背後のリンへと視線を向ける。無表情。それ以外に指し示す言葉が無かった。もっとも会った時からそうだったのでそれほど気にしなかった。
「怪我とかしてない?」
「うん。朝比は?」
朝比は鼻血が出ていることをすっかり忘れてしまっていた。当然と言えば当然だが、まるで脚から血を流しているかのように錯覚してしまうほどの量の鼻血が付着していた。転科前に制服をクリーニングに出さなければいけなくなってしまった。
「これ怒られるかな?」
「分からない。それより」
リンが真っ直ぐ朝比の目を見て「お疲れ様、朝比」と今まで見せなかったとびっきりの笑顔を見せてくれた。
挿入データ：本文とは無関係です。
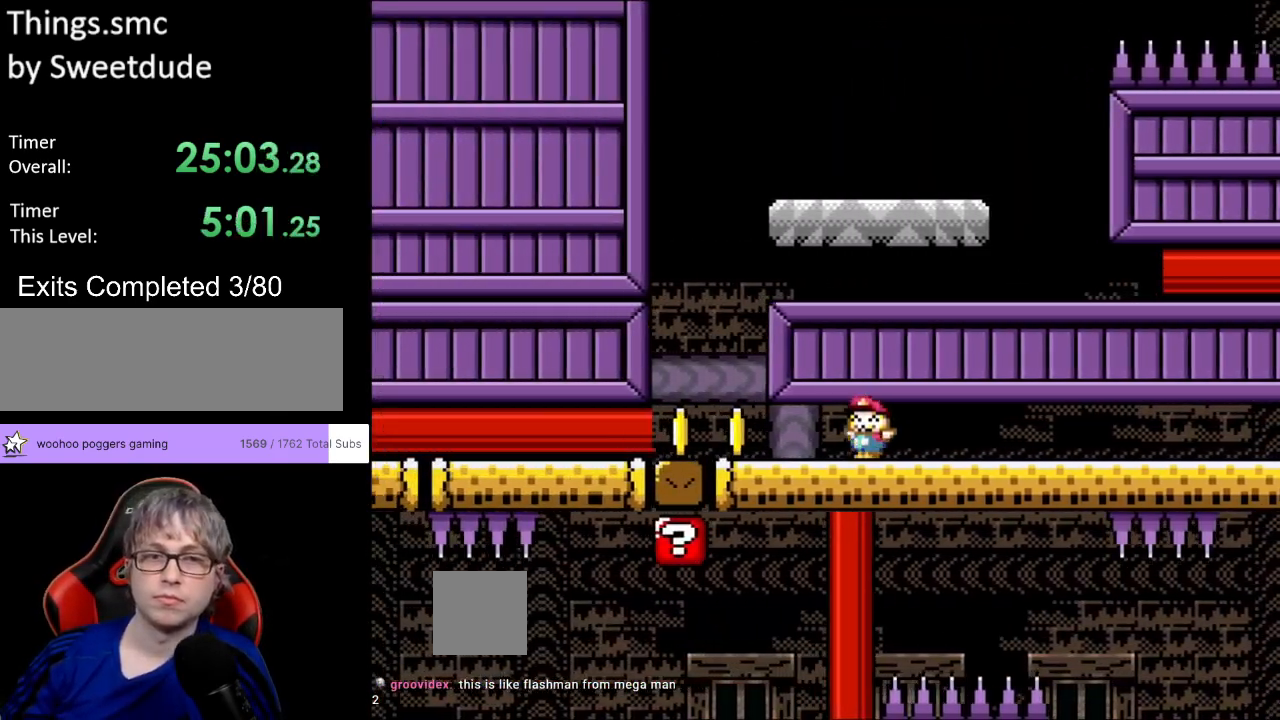
{"buttons": ["B", "Y", "DPAD_RIGHT"], "events": [[267, "B", "down"], [300, "DPAD_UP", "down"], [317, "DPAD_LEFT", "up"], [317, "DPAD_RIGHT", "down"], [317, "DPAD_UP", "up"]]}
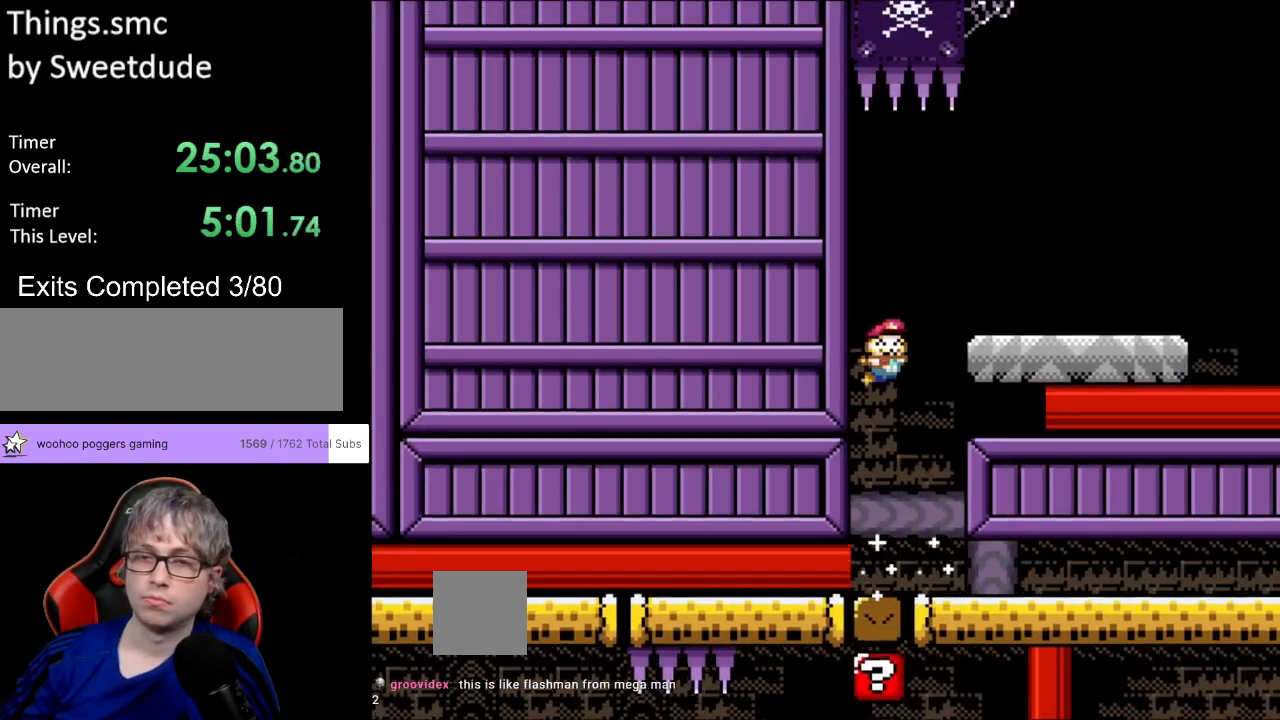
{"buttons": ["Y", "DPAD_RIGHT"], "events": [[467, "B", "up"]]}
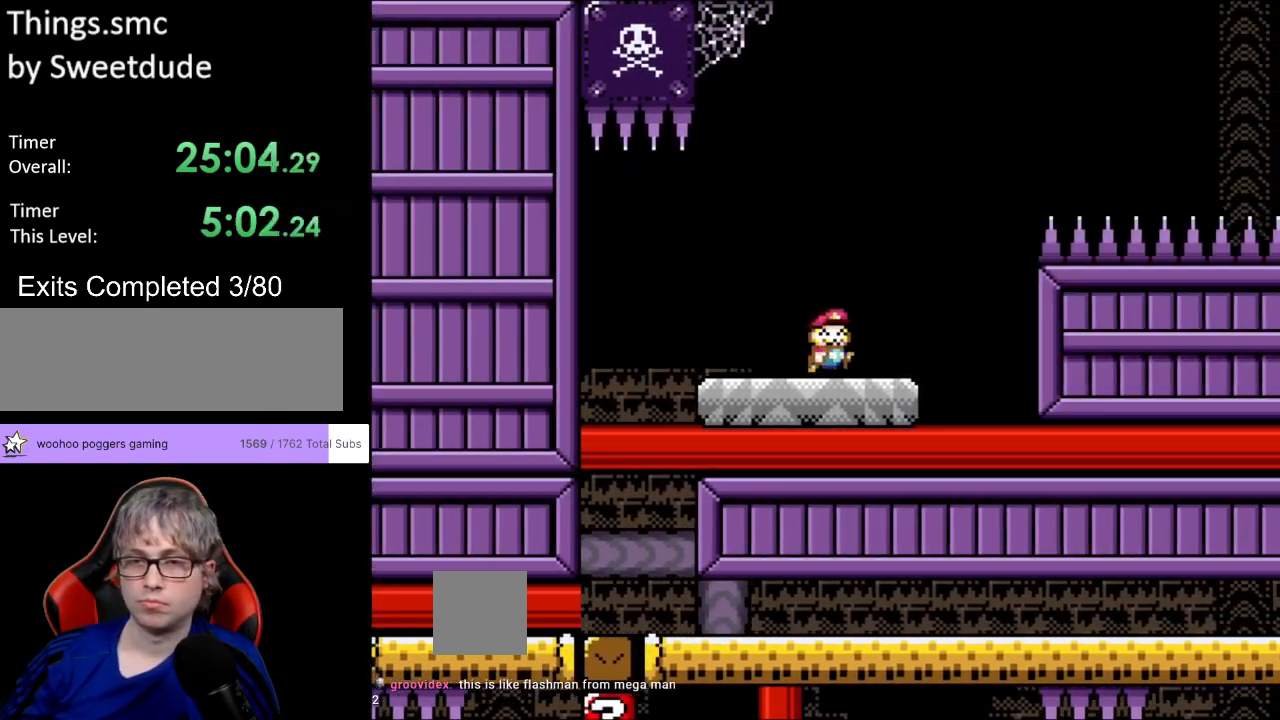
{"buttons": ["B", "Y", "DPAD_RIGHT"], "events": [[117, "B", "down"]]}
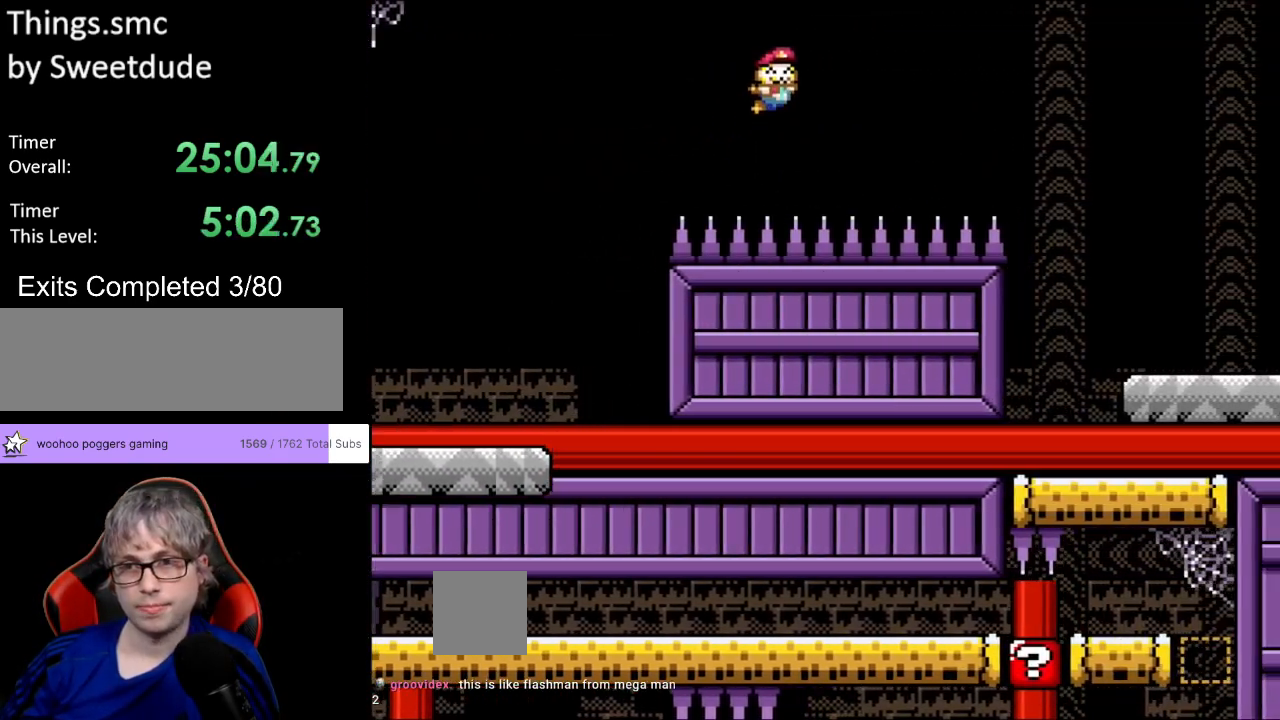
{"buttons": ["B", "Y", "DPAD_RIGHT"], "events": []}
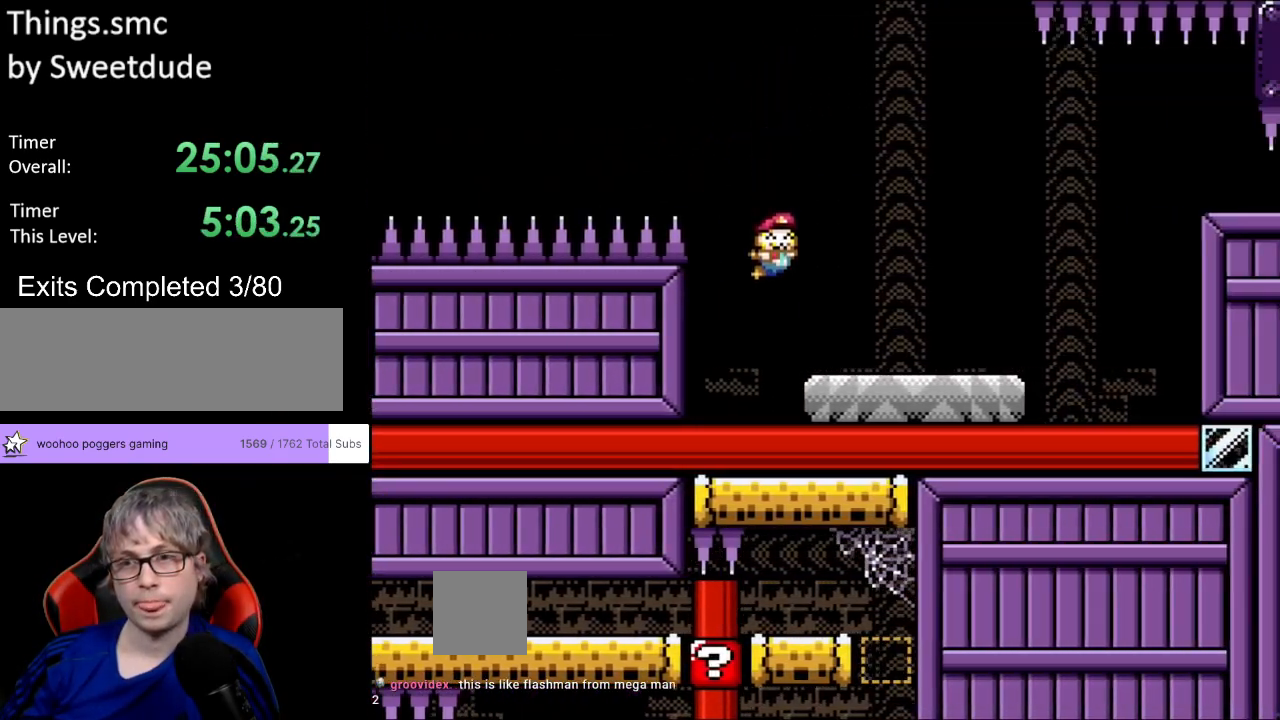
{"buttons": ["Y", "DPAD_RIGHT"], "events": [[17, "B", "up"], [300, "B", "down"], [400, "B", "up"]]}
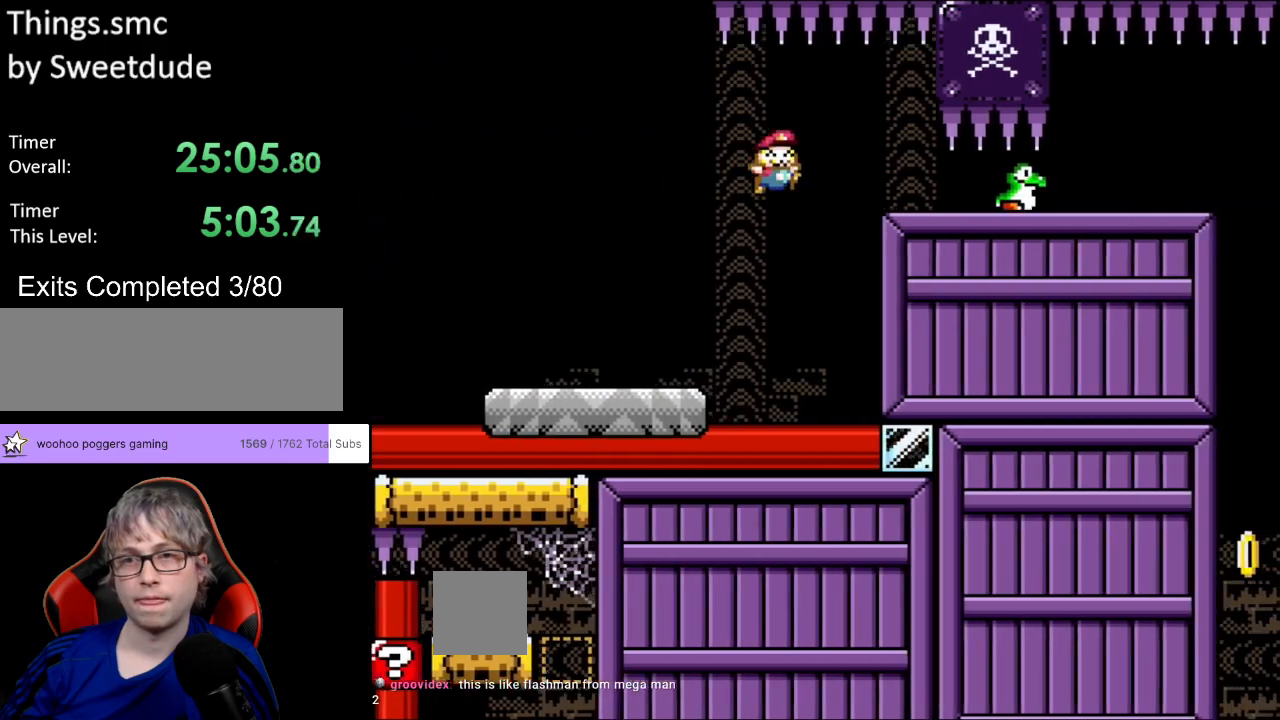
{"buttons": ["Y", "DPAD_RIGHT"], "events": []}
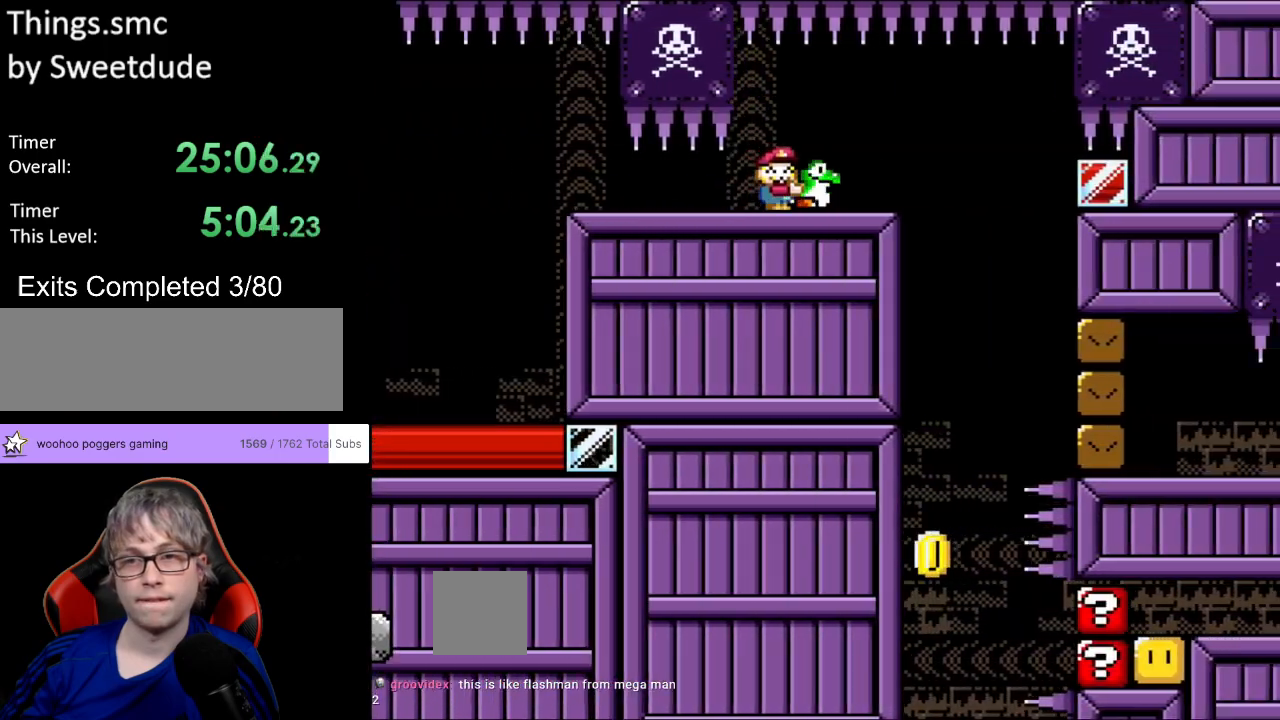
{"buttons": ["Y"], "events": [[217, "DPAD_RIGHT", "up"], [217, "DPAD_UP", "down"], [233, "DPAD_LEFT", "down"], [250, "DPAD_UP", "up"], [467, "DPAD_LEFT", "up"]]}
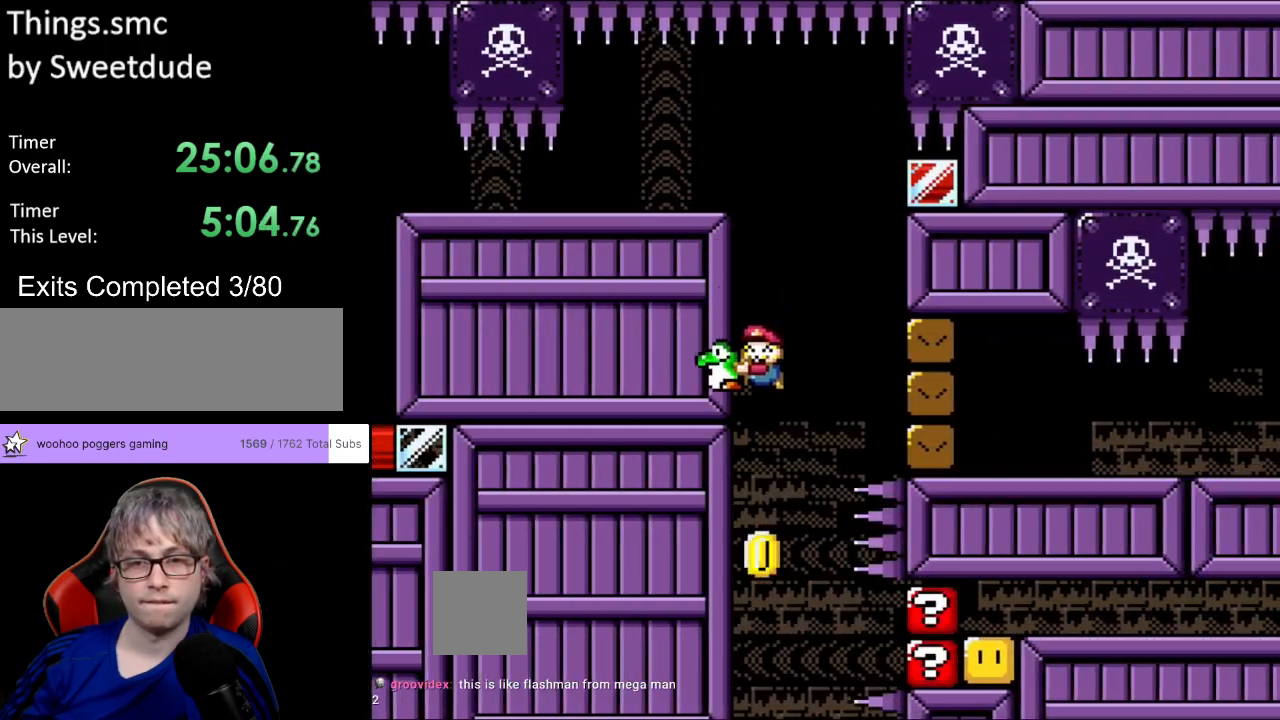
{"buttons": ["Y", "DPAD_LEFT"], "events": [[283, "DPAD_RIGHT", "down"], [317, "Y", "up"], [367, "Y", "down"], [383, "DPAD_RIGHT", "up"], [417, "DPAD_LEFT", "down"]]}
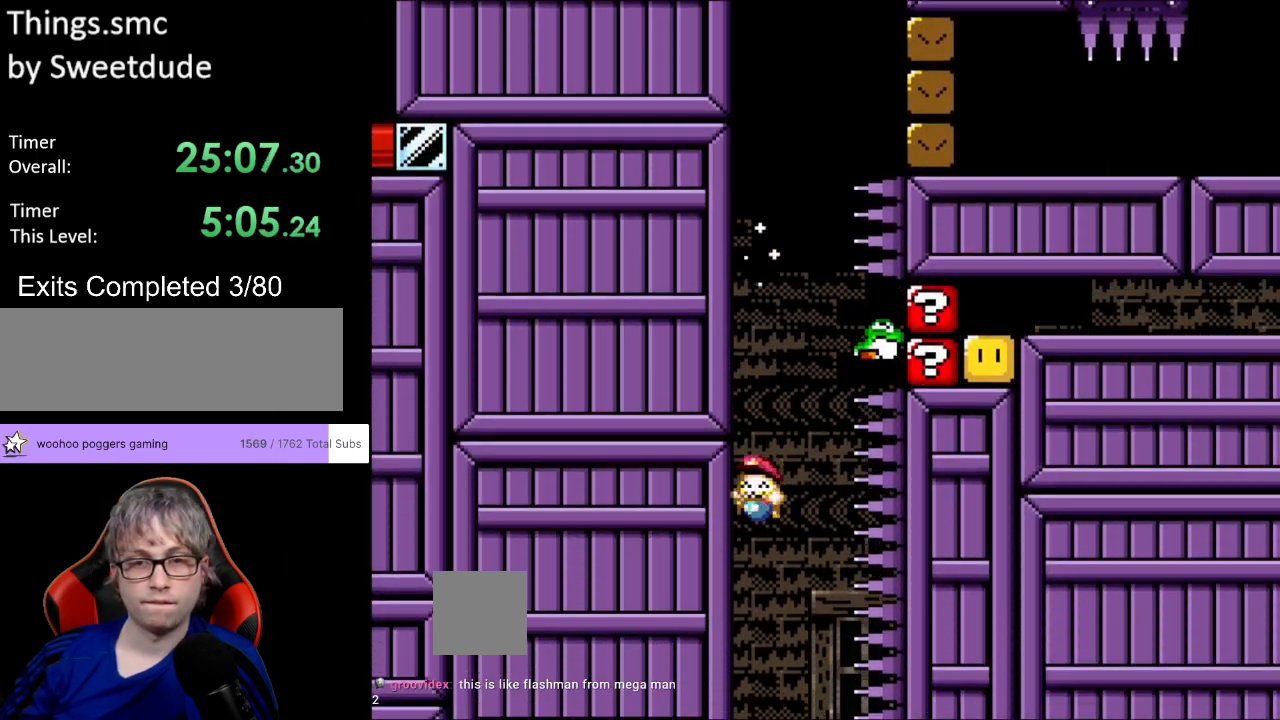
{"buttons": ["Y", "DPAD_RIGHT"], "events": [[83, "DPAD_LEFT", "up"], [367, "DPAD_RIGHT", "down"]]}
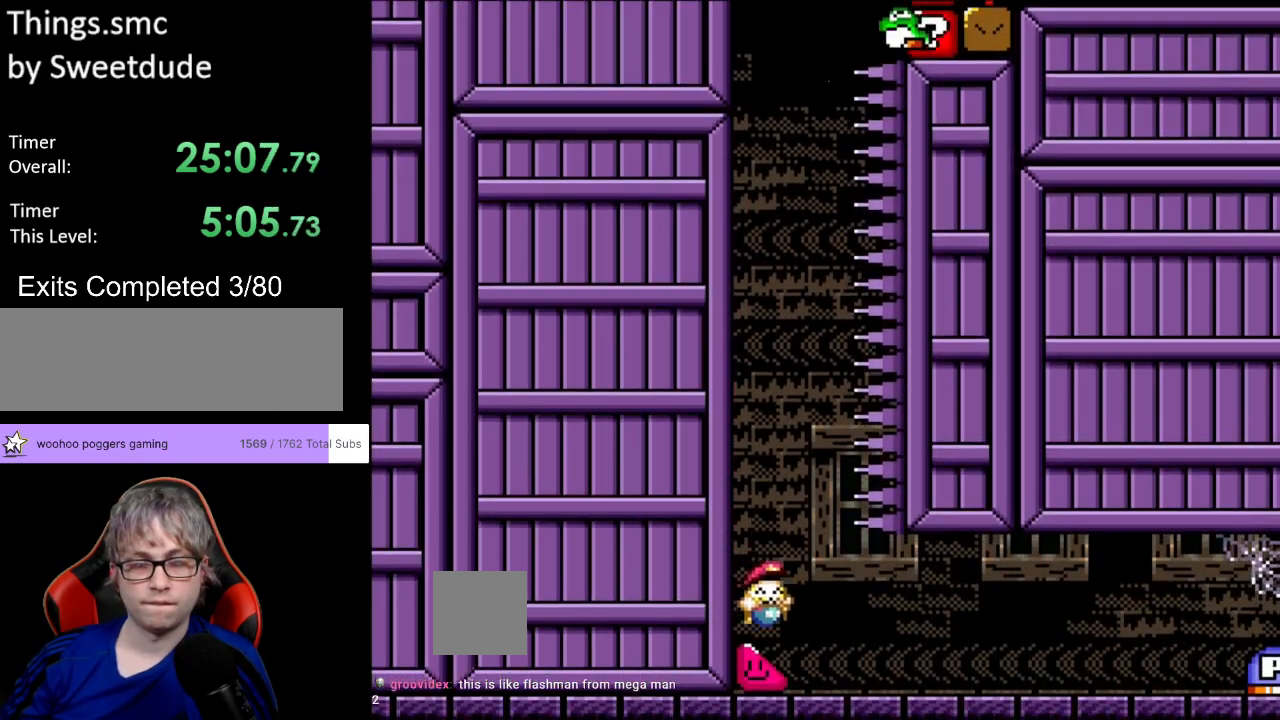
{"buttons": ["Y", "DPAD_RIGHT"], "events": []}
朝比は返答しようと口を開けた瞬間、昇天した。と言うより機構人のデータや操縦方法の全てが一気に頭に流れ込み、その後の死闘で張り詰めた空気と緊張の反動で気絶してしまったのだ。
機体はパイロットが意識を失ったからか、光り輝き消えてしまった。
朝比達は一番近くにあった連絡船の残骸にワープする形で降り立った。最も朝比は気絶してしまっているためリンの膝枕で眠ってしまっている子どもの様になってしまっていた。